Market reaction to the quarterly disclosure and 2026 guidance was positive: shares of MTLS rose about 7% intraday, while the S&P 500 and Russell 2000 traded flat over the same period.

In earnings details, Materialise reported fourth-quarter 2025 earnings per share of €0.11, outperforming analyst expectations of €0.06. That EPS result represented an 83.33% improvement versus the consensus forecast. Despite the earnings outperformance, the company recorded a small revenue shortfall relative to analysts' estimates.

The combination of an EPS beat and a slight revenue miss has drawn attention from market participants and analysts, who are monitoring execution across the firm's distinct operating segments. The EPS result underscores operating efficiency, while the mixed top-line guidance highlights differences in demand and production dynamics across Medical, Software and Manufacturing.


Conclusion

Cantor Fitzgerald's continued Overweight stance and $10 price target reflect confidence in Materialise's segment-level momentum, particularly within Medical and the transition underway in Software.
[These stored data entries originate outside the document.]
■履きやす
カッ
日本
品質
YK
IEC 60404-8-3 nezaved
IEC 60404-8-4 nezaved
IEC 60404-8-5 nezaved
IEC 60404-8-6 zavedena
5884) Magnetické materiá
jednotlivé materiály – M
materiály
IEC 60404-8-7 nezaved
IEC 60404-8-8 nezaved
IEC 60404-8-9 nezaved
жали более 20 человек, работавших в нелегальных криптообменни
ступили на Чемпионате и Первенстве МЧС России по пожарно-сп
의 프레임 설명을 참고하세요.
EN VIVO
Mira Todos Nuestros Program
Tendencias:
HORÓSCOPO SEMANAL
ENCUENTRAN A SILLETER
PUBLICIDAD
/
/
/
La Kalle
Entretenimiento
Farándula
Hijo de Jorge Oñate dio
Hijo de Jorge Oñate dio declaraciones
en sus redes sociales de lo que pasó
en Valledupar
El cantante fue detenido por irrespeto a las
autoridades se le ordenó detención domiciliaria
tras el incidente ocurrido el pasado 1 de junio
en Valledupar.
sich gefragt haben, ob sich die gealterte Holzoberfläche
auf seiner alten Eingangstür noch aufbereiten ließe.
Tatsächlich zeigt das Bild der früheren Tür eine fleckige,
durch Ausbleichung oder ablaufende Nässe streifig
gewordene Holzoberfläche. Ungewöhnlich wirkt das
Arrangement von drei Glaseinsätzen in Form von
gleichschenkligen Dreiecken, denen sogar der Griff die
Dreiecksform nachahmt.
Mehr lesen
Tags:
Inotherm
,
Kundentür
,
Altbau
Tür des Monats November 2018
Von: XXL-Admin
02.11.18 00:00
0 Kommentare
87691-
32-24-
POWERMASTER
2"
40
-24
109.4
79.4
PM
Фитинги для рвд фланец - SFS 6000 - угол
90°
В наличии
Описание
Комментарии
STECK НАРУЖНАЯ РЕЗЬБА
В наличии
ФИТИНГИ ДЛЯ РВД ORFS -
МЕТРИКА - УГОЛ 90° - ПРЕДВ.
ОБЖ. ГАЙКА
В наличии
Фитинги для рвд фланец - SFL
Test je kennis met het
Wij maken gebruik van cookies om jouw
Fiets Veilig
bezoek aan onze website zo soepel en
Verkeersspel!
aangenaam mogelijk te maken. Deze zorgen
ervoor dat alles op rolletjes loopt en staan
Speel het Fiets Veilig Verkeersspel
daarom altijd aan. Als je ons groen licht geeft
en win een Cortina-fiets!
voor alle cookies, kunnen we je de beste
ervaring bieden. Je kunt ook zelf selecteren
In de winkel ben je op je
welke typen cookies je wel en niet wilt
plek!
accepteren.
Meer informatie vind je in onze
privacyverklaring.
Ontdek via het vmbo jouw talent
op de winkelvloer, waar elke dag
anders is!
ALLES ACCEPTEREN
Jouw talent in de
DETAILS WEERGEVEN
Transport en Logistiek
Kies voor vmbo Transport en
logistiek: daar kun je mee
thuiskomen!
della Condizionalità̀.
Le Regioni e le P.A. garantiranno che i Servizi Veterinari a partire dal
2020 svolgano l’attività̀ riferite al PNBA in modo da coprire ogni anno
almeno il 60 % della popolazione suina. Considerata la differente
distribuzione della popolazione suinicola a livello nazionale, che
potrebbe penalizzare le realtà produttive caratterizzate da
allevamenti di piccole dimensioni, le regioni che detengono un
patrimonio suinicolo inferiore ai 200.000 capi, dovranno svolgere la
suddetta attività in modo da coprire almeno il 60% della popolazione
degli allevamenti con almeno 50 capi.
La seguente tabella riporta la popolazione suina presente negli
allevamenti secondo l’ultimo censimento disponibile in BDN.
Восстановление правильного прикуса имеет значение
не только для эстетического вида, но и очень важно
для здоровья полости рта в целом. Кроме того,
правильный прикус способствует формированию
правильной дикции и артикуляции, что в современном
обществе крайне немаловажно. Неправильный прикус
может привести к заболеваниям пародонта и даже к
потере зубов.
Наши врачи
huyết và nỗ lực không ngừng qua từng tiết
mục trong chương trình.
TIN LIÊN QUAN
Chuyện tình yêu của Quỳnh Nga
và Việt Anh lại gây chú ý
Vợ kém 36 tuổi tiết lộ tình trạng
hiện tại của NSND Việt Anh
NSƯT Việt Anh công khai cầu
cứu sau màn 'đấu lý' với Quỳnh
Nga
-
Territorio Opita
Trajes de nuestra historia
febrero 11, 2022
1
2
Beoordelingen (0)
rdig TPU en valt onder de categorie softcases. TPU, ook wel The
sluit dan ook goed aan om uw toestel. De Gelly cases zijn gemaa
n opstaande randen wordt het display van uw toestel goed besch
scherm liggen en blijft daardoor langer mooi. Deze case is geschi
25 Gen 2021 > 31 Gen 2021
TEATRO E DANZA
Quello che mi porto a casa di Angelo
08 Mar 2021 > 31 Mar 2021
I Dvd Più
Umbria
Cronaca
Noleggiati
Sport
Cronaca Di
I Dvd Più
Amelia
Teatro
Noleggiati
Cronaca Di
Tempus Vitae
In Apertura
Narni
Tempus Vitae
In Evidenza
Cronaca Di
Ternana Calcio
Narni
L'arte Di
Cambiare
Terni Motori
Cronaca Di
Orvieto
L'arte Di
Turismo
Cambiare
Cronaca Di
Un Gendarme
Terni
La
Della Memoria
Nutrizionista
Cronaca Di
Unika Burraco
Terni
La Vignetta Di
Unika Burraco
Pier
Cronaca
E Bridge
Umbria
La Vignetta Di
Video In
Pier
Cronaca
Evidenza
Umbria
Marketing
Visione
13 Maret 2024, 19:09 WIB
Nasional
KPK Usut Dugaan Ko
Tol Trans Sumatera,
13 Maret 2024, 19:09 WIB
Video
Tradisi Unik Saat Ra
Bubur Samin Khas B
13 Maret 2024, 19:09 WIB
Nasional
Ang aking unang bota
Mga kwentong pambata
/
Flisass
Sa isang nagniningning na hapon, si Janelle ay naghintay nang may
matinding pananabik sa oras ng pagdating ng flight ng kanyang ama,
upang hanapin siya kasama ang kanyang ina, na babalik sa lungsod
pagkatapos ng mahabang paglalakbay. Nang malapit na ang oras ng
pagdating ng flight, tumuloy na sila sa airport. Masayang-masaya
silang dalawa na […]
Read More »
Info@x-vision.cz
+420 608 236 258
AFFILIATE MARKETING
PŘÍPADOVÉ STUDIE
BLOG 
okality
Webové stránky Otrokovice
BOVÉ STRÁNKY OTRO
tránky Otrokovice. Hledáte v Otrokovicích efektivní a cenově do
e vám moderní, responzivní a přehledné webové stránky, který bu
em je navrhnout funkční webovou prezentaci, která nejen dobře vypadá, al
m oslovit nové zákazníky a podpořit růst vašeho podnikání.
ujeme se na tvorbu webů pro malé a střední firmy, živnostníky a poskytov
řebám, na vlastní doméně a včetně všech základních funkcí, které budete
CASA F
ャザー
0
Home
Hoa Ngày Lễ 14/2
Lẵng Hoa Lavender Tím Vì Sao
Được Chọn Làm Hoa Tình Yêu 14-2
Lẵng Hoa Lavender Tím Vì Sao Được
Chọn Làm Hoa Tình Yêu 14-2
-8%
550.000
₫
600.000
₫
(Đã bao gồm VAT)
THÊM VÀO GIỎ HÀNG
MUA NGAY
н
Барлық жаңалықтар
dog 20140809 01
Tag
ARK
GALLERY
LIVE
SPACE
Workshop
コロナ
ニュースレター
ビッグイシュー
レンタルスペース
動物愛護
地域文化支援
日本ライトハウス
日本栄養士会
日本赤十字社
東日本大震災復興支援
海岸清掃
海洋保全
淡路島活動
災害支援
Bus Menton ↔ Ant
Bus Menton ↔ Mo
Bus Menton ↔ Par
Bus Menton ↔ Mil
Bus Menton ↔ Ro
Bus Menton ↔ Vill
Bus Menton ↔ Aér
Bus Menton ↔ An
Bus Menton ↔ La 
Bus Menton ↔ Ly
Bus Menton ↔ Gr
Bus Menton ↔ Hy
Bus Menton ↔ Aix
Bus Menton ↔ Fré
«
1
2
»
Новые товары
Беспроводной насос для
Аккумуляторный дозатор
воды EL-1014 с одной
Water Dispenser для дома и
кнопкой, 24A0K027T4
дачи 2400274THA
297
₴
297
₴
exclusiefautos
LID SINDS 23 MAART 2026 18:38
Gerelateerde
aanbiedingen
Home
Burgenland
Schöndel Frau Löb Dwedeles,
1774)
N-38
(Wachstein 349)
However, guidance that came in slightly under expectations and segment-specific headwinds in Manufacturing temper the outlook.


Key points

  • Analyst action: Cantor Fitzgerald reaffirmed an Overweight rating and a $10.00 price target on Materialise NV after Q4 2025 results.
  • Segment performance and outlook: Medical posted a quarterly revenue record and is forecast to grow at double-digit rates; Software will finish its cloud-based subscription transition in 2026; Manufacturing faces macroeconomic and series-production pressures, with focus on aerospace and defense.
  • Balance sheet and valuation signals: Materialise holds €134 million in cash, shows positive operating and free cash flow, has a current ratio of 2.43, and is flagged by InvestingPro Fair Value analysis as undervalued.

Sectors impacted: Healthcare/medical devices, enterprise software, industrial manufacturing and aerospace/defense supply chains.


Risks and uncertainties

  • Revenue guidance shortfall: Initial 2026 revenue guidance came in slightly below expectations, introducing near-term top-line uncertainty for investors in technology and industrial-facing segments.
  • Manufacturing headwinds: Macroeconomic challenges in industrial markets and a shift to series production could constrain growth in the Manufacturing segment, affecting industrial and aerospace suppliers.
  • Transition risk in Software: The Software segment's move to a cloud-based subscription model requires continued investment and successful execution to realize recurring-revenue benefits.

Market reaction and investor takeaways

The stock's intraday gain of approximately 7% following the earnings release suggests investor approval of the EPS beat and the Medical segment's momentum, even as revenue guidance trimmed expectations. The firm's cash position and improving liquidity metrics were highlighted as supportive of strategic flexibility, including potential M&A or share repurchases. Investors and analysts remain focused on how the company executes against differing growth rates across its businesses in 2026.

Risks

  • Initial 2026 revenue guidance was slightly below expectations, creating near-term top-line uncertainty for the company and its investors.
  • Macroeconomic pressures in industrial markets and a move to series production are expected to weigh on Manufacturing segment revenue growth, impacting industrial and aerospace sectors.
  • The Software segment transition to a cloud-based subscription model in 2026 entails execution and investment risk that could affect recurring revenue development.